Kontakte zwischen Profi-Kriminellen und Islamisten
Der Europol-Chef Wainwright erklärte die hohe Zahl verdächtiger Gruppen auch mit mehr ausgewerteten Informationen – offenbar hat die Behörde mehr Daten betrachtet als noch 2013. Dennoch sei die Zahl von 5000 Banden ein Indiz für die Dynamik illegaler Märkte sowie für das Erstarken krimineller Einzelunternehmer. Dies gelte vor allem für Taten, die online durchgeführt werden.

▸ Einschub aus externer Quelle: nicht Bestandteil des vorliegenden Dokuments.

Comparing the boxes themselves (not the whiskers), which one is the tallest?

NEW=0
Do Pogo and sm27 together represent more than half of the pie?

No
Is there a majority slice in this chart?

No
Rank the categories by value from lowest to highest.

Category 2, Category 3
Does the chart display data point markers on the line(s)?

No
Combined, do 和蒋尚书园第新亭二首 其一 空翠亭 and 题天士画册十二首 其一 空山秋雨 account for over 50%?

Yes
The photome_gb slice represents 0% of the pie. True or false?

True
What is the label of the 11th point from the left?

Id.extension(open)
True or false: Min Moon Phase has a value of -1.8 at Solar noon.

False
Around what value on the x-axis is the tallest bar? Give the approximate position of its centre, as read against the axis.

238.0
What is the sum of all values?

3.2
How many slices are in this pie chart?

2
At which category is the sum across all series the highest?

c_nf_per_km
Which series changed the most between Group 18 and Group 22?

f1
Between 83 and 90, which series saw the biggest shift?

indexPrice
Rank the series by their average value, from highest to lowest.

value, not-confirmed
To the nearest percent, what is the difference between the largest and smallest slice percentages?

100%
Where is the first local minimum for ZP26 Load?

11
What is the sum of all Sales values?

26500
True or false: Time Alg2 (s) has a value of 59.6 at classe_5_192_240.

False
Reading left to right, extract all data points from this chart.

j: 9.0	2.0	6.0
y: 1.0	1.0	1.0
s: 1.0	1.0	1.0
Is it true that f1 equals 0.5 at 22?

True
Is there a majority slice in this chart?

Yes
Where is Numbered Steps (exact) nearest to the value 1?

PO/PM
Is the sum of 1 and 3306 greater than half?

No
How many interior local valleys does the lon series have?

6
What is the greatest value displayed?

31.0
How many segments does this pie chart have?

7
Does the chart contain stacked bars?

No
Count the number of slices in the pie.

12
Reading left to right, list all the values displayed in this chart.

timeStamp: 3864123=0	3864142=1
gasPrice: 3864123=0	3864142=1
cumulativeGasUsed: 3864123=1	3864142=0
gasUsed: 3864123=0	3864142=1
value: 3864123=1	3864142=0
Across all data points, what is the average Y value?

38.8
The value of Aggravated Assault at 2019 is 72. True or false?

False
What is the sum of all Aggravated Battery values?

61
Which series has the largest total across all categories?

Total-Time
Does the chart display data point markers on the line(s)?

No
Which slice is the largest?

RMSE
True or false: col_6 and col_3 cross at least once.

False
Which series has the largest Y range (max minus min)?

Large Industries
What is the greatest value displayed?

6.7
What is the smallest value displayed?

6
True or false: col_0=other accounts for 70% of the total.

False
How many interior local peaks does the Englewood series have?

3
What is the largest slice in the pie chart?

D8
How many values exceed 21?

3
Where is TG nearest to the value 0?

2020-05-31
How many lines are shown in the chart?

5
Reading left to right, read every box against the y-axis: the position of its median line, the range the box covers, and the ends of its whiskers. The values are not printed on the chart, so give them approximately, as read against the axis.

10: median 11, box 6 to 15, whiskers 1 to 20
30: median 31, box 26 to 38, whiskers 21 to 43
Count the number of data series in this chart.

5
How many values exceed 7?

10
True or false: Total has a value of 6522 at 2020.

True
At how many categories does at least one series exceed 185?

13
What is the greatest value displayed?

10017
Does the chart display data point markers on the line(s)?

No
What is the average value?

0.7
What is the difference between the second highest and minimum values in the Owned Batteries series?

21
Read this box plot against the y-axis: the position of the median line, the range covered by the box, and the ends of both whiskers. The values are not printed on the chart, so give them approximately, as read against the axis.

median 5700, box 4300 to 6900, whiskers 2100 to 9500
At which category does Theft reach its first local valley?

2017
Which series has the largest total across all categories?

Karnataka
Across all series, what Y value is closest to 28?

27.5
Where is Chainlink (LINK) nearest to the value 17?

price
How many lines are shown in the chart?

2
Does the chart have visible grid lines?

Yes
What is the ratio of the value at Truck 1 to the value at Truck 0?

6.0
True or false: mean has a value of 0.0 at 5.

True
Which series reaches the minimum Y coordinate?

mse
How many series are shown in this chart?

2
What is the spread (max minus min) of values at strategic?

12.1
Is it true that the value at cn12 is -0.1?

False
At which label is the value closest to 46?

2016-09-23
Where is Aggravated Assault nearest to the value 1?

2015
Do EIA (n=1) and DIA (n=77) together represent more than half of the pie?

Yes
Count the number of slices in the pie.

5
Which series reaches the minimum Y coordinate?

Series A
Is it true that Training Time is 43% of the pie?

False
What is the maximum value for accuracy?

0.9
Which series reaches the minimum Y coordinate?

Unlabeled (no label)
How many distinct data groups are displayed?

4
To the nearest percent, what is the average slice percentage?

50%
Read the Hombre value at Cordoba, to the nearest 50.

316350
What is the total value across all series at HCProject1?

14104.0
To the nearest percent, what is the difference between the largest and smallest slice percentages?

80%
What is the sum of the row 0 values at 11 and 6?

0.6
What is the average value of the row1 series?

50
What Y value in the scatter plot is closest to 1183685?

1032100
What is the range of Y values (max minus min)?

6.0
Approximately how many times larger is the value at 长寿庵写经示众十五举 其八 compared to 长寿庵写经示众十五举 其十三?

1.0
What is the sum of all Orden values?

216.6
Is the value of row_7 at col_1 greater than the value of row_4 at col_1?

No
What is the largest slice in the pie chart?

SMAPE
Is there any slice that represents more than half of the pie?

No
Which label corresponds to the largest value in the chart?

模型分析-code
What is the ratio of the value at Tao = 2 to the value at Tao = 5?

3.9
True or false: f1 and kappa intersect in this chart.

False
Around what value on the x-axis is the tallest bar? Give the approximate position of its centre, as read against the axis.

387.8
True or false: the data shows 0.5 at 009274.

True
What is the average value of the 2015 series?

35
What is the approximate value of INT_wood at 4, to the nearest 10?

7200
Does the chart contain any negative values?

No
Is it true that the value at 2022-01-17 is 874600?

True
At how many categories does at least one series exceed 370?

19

In Den Haag hieß es am Donnerstag, Ermittler hätten auch Kontakte zwischen islamistischen Terroristen und dem Organisierten Verbrechen festgestellt. „Die meisten IS-Terroristen haben einen kriminellen Hintergrund“, sagte Wainwright. Anis Amri, der spätere Attentäter vom Breitscheidplatz, hat sich in Berlin nicht nur regelmäßig in den Gebetsräumen von Salafisten aufgehalten. Amri handelte mit Drogen und verkehrte, heißt es aus Justizkreisen, mit einem Berliner Araber, der einem in Rotlichtkreisen bekannten Clan zugerechnet wird.
Zuletzt war in Berlin vor einem Jahr viel von „der Mafia“ die Rede. Ein einst in Polen verurteilter Kokainhändler aus der Türkei ist in der Bismarckstraße durch ein Autobombe getötet worden. Einen Tatverdächtigen hat die Staatsanwaltschaft bislang nicht.